ASSIGNMENT »
Answer these questions about the text on Siri.
1. What makes the writer as frustrated as the next user?
2. What kind of search engines does the writer like?
3. Which four apps are given as examples of skeumorphic UIs?

PROVIDED TEXT »
This is why software developers hate users with an undying passion.
This is also a disconnect, separate from if not unrelated to the ones above. As someone who has to work with both sides, I understand where they're coming from. I'm as frustrated as the next user when my CMS has seemingly irrational blind spots, but as frustrated as the next geek when I have to patiently explain why a computer won't do specifically what people want it to do in the way they're asking it to.
It's one of the reasons I like primitive boolean search engines. Not only did I grow up with them, I feel like I'm meeting the computer halfway, that I have to understand how it works in order to work with it. When in Rome, etc. Siri is the opposite: you're supposed to interact with it like a human. It's impressive in the abstract and its development will surely lead to all sorts of technological advances, but given how much of our lives is devoted to dealing with unhelpful, disembodied voices on the phone, the concept of Siri is bound to be problematic in a way that a program without an anthropomophic veneer isn't. Computer engineer Richard Gaywood explains this in a post, "Why Siri Is Like Skeumorphic UIs: The magic is just skin deep." Don't let "skeumorphic" scare you away; just think "uncanny valley":
Where I'd like to go further than Engst does is by drawing comparisons between Siri and Apple's recent trend towards so-called "skeumorphic" UIs. This is the extensive use of real-world textures and imagery to underpin an app's functionality. Think of iCal on Lion, Calendar on the iPad, Game Center on iOS, or Find My Friends on the iPhone -- with leather bits, and little torn edges, and faux piles of poker chips, and stacks of pages in the corner of the screen.

SOURCE MATERIAL »
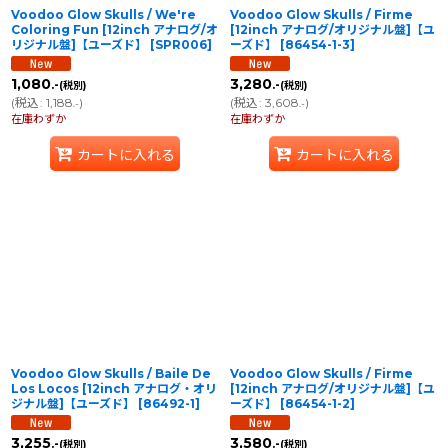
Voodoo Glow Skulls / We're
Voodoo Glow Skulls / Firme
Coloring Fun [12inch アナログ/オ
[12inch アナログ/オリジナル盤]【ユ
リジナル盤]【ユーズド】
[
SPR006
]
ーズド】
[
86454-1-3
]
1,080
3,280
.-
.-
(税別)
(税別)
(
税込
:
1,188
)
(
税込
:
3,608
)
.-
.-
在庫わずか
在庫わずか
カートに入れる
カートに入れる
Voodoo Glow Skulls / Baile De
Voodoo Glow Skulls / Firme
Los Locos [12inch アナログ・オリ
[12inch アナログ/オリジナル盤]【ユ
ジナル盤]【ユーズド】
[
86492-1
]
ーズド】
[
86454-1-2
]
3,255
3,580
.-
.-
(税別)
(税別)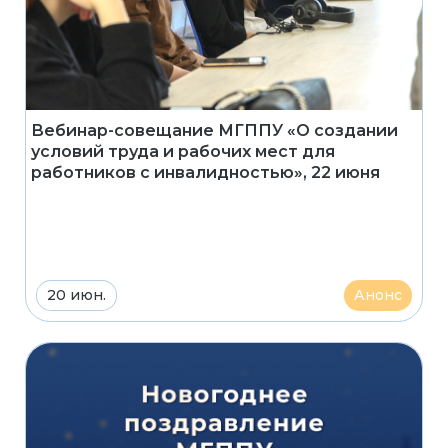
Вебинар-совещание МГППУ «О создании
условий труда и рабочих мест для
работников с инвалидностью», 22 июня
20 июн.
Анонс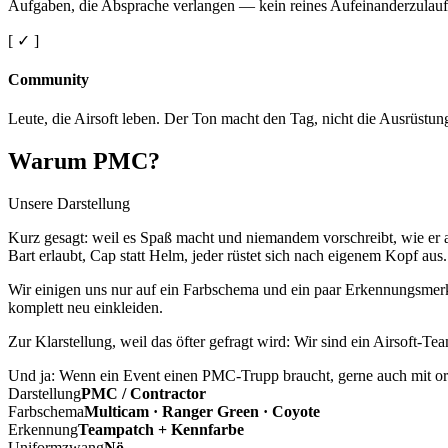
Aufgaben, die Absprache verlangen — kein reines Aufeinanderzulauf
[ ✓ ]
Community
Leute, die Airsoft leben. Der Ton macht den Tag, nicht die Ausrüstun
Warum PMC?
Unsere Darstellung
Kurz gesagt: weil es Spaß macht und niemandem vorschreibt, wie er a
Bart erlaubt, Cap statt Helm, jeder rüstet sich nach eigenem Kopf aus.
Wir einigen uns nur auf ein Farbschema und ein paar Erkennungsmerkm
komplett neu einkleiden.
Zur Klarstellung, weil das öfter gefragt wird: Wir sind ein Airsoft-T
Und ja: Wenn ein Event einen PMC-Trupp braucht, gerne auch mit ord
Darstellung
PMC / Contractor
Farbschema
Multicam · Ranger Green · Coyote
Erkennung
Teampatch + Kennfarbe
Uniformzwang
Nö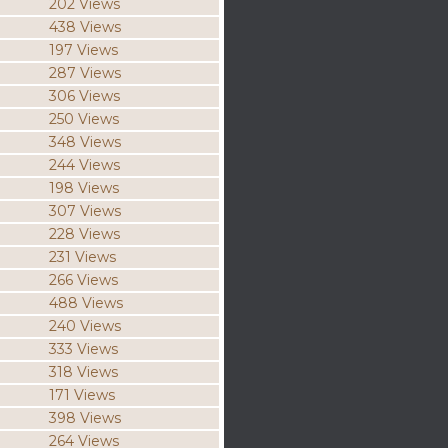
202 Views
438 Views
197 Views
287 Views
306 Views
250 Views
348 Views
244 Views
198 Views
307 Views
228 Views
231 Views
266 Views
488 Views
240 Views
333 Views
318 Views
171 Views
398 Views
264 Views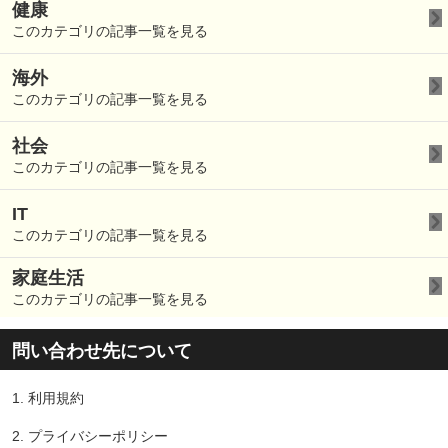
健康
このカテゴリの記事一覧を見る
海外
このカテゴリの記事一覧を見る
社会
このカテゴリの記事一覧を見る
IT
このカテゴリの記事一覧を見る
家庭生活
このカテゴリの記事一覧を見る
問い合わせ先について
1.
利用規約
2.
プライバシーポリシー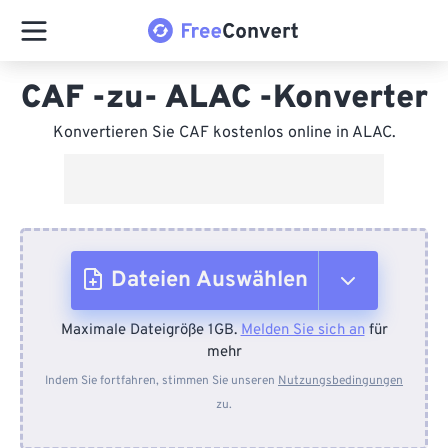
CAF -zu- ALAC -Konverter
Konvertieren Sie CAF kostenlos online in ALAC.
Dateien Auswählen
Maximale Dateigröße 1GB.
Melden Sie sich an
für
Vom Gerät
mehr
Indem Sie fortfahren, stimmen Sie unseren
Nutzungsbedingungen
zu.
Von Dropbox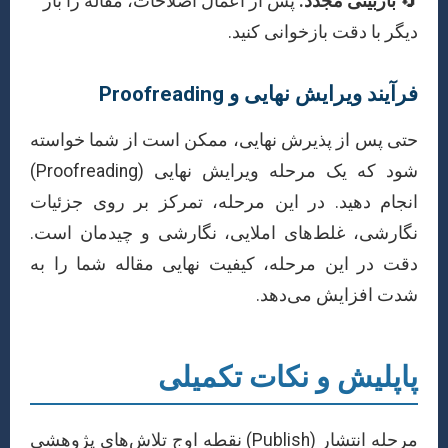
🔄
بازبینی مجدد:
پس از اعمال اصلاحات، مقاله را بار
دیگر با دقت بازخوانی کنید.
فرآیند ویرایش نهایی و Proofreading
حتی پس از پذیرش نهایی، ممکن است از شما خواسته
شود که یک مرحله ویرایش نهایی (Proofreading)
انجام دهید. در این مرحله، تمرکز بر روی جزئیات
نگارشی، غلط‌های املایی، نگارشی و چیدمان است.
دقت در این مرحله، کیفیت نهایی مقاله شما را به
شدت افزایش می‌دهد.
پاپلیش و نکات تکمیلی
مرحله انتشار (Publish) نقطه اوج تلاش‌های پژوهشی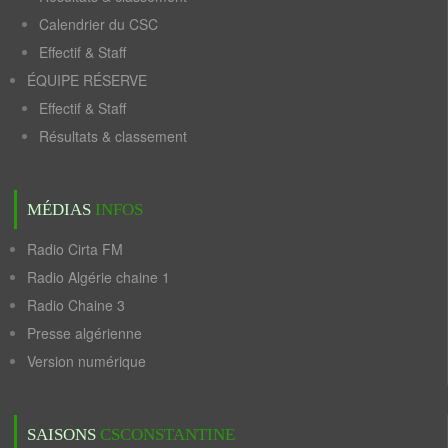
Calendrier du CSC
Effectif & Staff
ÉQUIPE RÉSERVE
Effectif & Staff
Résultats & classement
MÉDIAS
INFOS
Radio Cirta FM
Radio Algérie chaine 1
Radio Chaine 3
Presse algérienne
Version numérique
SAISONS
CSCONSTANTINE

--

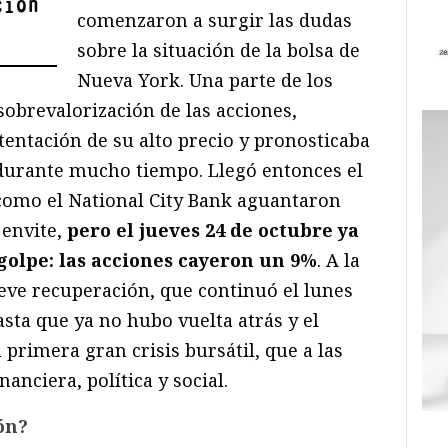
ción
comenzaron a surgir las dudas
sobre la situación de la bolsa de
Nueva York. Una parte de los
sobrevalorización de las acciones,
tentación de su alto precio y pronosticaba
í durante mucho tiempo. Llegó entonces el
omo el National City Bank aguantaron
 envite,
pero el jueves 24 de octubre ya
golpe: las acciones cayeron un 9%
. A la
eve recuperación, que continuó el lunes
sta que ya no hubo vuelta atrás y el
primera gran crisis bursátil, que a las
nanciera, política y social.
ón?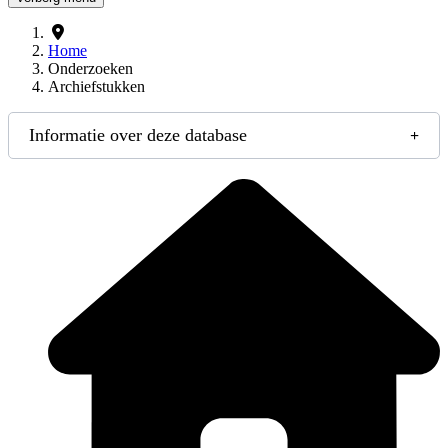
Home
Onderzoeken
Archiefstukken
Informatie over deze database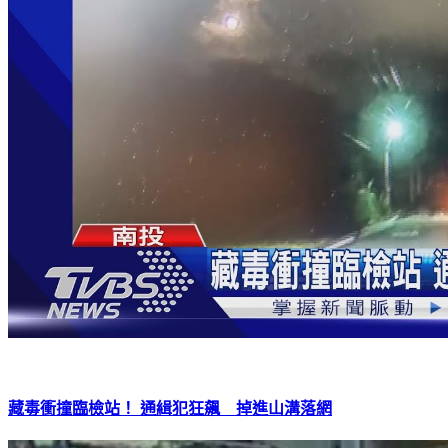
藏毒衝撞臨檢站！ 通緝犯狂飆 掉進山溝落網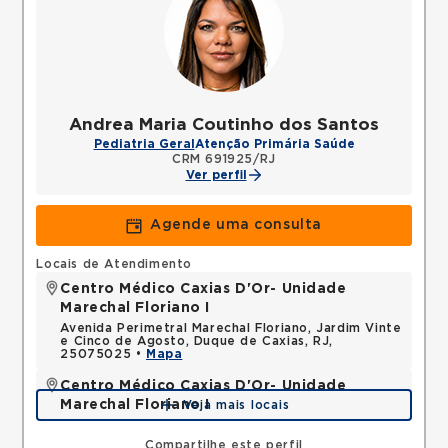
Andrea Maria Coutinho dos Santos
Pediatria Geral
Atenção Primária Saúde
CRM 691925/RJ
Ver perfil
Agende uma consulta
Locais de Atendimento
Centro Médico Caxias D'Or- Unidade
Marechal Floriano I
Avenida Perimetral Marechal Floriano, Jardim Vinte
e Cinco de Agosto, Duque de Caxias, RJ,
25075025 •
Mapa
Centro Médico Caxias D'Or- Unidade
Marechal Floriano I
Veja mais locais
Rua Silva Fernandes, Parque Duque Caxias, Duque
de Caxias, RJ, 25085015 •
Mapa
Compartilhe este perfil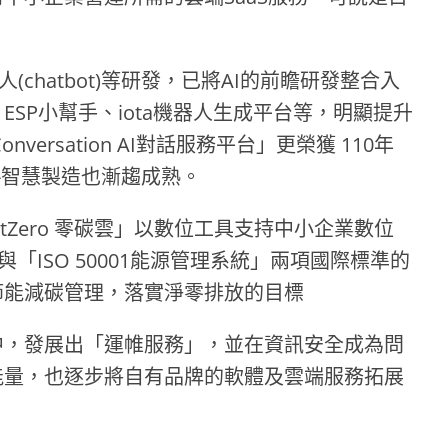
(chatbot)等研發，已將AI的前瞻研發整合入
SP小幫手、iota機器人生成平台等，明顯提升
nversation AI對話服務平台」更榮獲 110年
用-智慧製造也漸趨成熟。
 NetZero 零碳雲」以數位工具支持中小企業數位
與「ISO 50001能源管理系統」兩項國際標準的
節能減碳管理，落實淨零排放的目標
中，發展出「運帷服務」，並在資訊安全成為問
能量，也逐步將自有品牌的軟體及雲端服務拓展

PROBLEM SOLUTION »
1. Their CMS having seemingly irrational blind spots.
2. Primitive boolean search engines.
3. iCal on Lion, Calendar on the iPad, Game Center on iOS, and Find My Friends on the iPhone.